Welcome to Pacers 2.0, a group that added pieces Thursday and, as it did, steeled its resolve. They might seem to have a lot of variables in play, too many given their impressive first half this season: a 9-6 record since Jan. 20, the Andrew Bynum experiment that’s just begun, the loss of Granger and the indoctrination of Turner and Allen.
But it gives them chores, a to-do list to take their minds off Miami in a tightened race for the East’s best record. With the promise of something special.
“Y’know, this is a starter-owned team, so there’s not variables in that regard. It’s just the parts that are around them,” coach Frank Vogel said. “I think there’s room to improve.”
Bynum practiced Friday briefly, after spending his All-Star break in Indianapolis working on his game and conditioning. There’s no penciled-in date for his game debut, but Vogel said the slack in his team’s schedule this week will mean more practice for the 7-foot center, adrift when he signed Feb. 1 after a spotty half season in Cleveland and a lost year with Philadelphia.
Evan and Allen didn’t join Indiana in time to face and beat the Bucks Saturday but are expected to play Tuesday against the Lakers at Bankers Life Fieldhouse. It will be on them, especially Turner, to shake off the cobwebs of Philadelphia’s 15-42 for a team with a mirror record and ambitions.
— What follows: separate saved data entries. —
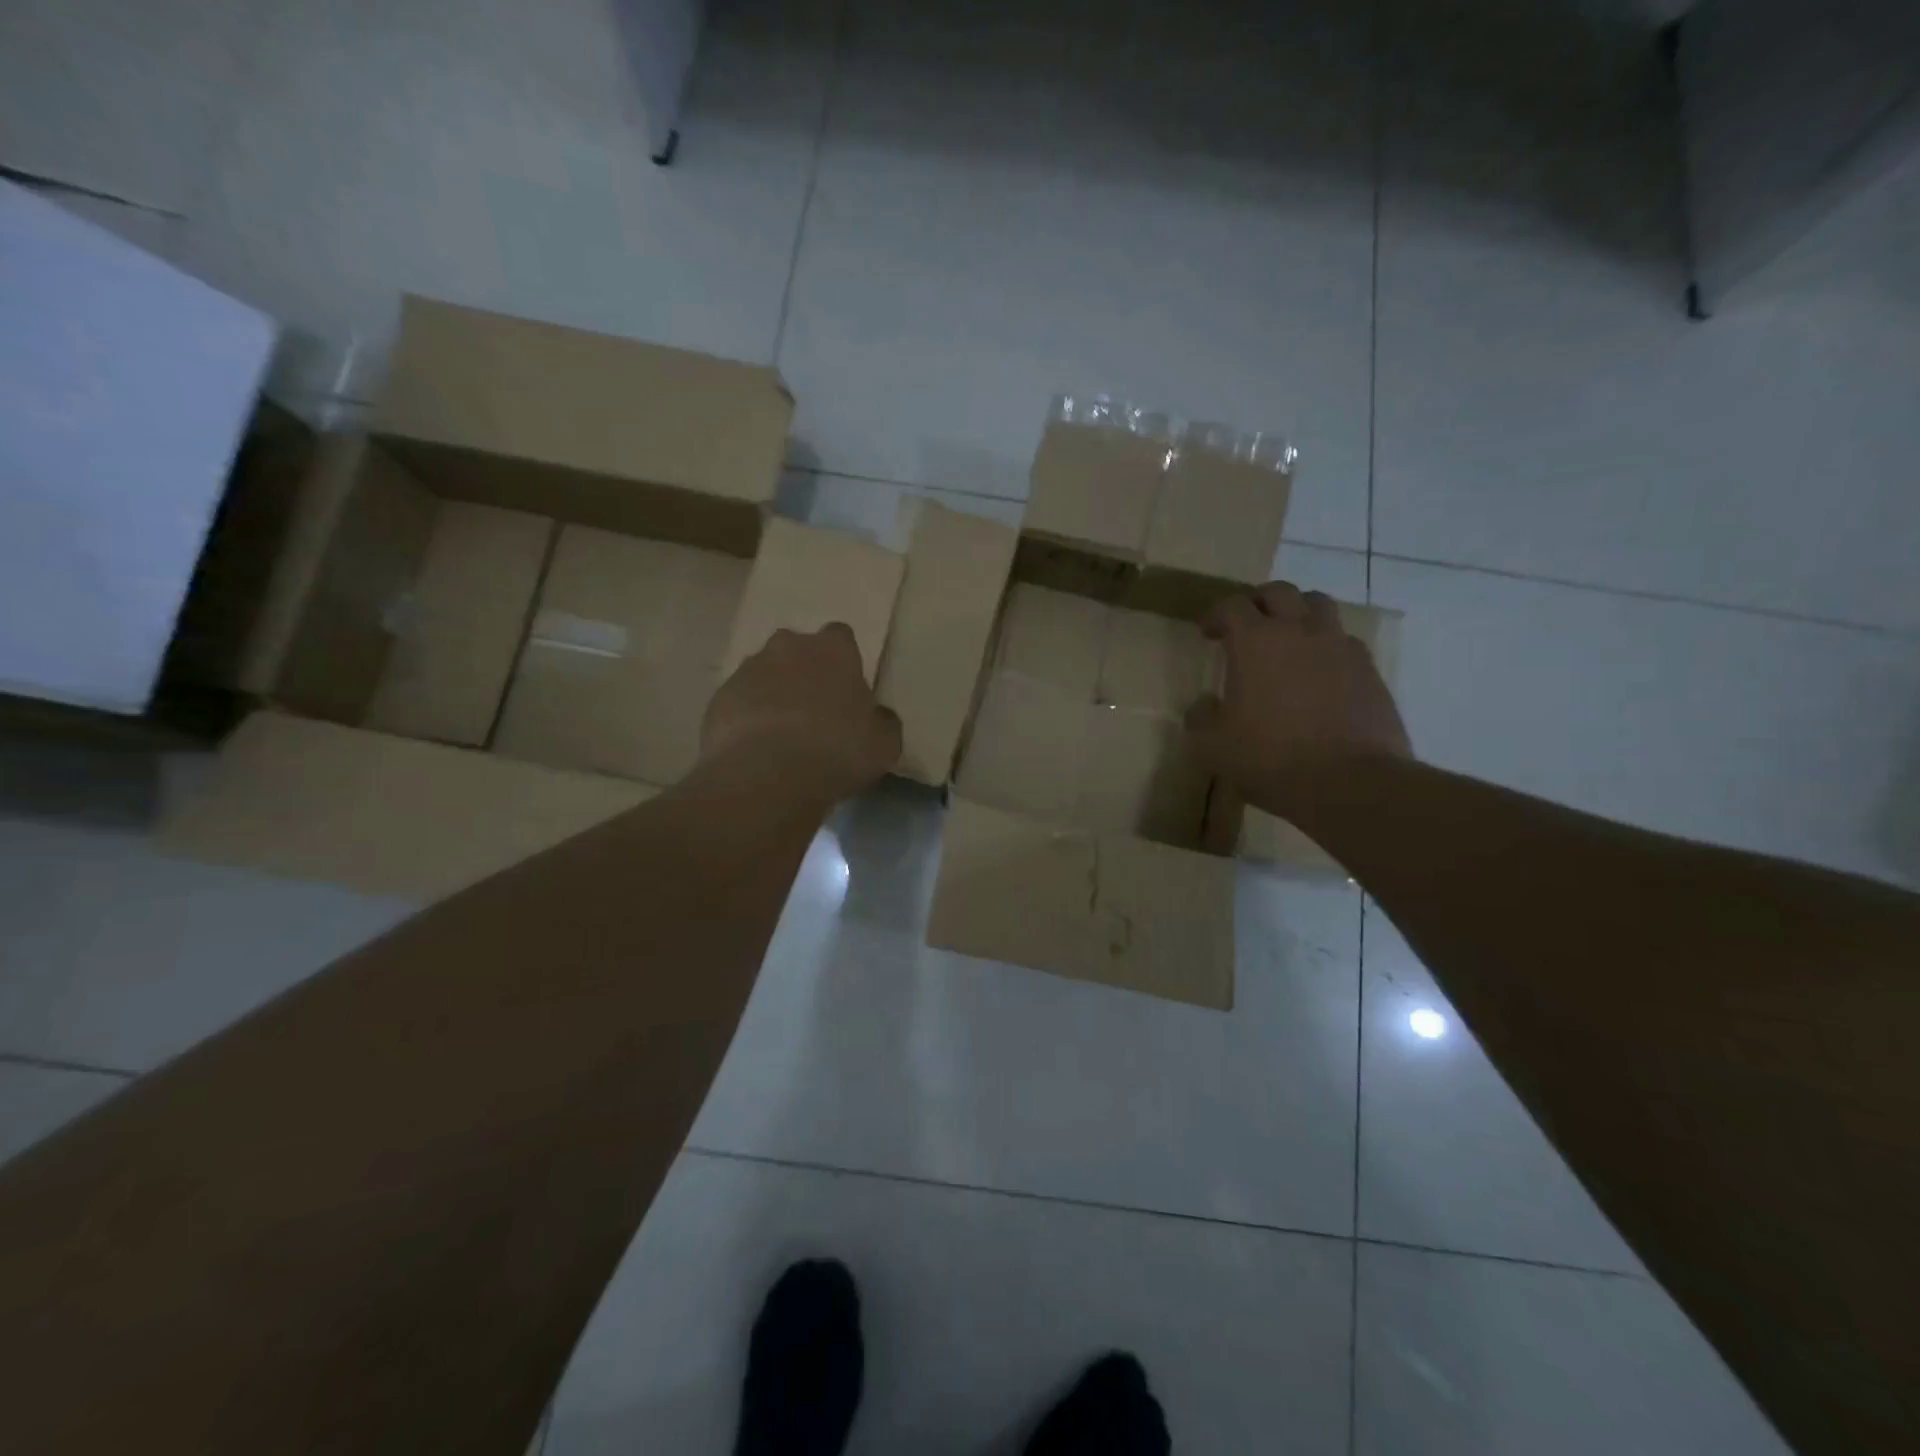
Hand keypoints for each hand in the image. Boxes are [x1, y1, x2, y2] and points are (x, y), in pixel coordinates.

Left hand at [701, 623, 901, 808]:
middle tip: (814, 710)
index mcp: (833, 650)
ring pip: (764, 673)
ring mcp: (748, 669)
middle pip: (797, 650)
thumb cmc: (837, 751)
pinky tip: (756, 747)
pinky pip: (739, 701)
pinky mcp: (719, 697)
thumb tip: (879, 716)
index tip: (846, 690)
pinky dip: (747, 716)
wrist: (766, 775)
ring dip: (773, 693)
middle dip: (803, 671)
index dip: (844, 662)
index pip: (841, 637)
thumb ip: (883, 722)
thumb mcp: (884, 744)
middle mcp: (788, 647)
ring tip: (781, 733)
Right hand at [1186, 581, 1410, 816]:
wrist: (1350, 782)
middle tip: (1246, 624)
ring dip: (1297, 612)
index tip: (1207, 632)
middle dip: (1257, 602)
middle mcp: (1299, 631)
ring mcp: (1339, 647)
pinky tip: (1319, 670)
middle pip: (1278, 592)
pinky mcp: (1368, 669)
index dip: (1215, 614)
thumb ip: (1201, 718)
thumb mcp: (1213, 747)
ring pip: (1318, 604)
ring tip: (1287, 637)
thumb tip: (1204, 705)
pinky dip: (1327, 644)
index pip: (1232, 606)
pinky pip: (1344, 640)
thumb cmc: (1271, 759)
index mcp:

“He’s going to have to be able to adjust early and find his way,” said George, who went eight picks after No. 2 Turner in the 2010 Draft. “I think we’re going to do a great job of pulling him in and helping him along the process.
“He’s a good friend of mine, so I’ll be one of the first people to help him through this process. … In big games, he’s one of those guys who can impact it in so many ways. He guards on the other end, he has the ability to make shots and can get into the paint at will.”
Bird surely did his homework on Turner, a talent with spotty production in his first three-plus seasons who has been putting up numbers for a bad team. George knows him well. And West did a little reconnaissance, having played at Xavier for the same coach – Thad Matta – Turner had at Ohio State.
“We’ve got a little background on him,” West said. “I definitely talked to coach.”
Turner got a taste of the playoffs in his first two seasons. But he’s never had an opportunity like this one.
“That’s what I’m banking on,” West said. “Those guys have been in tough situations and they’re coming to a winning and strong basketball culture. Hopefully it helps them thrive and gives them some pride. I know Turner’s a competitor. He’s given us trouble when we’ve played against him in the past.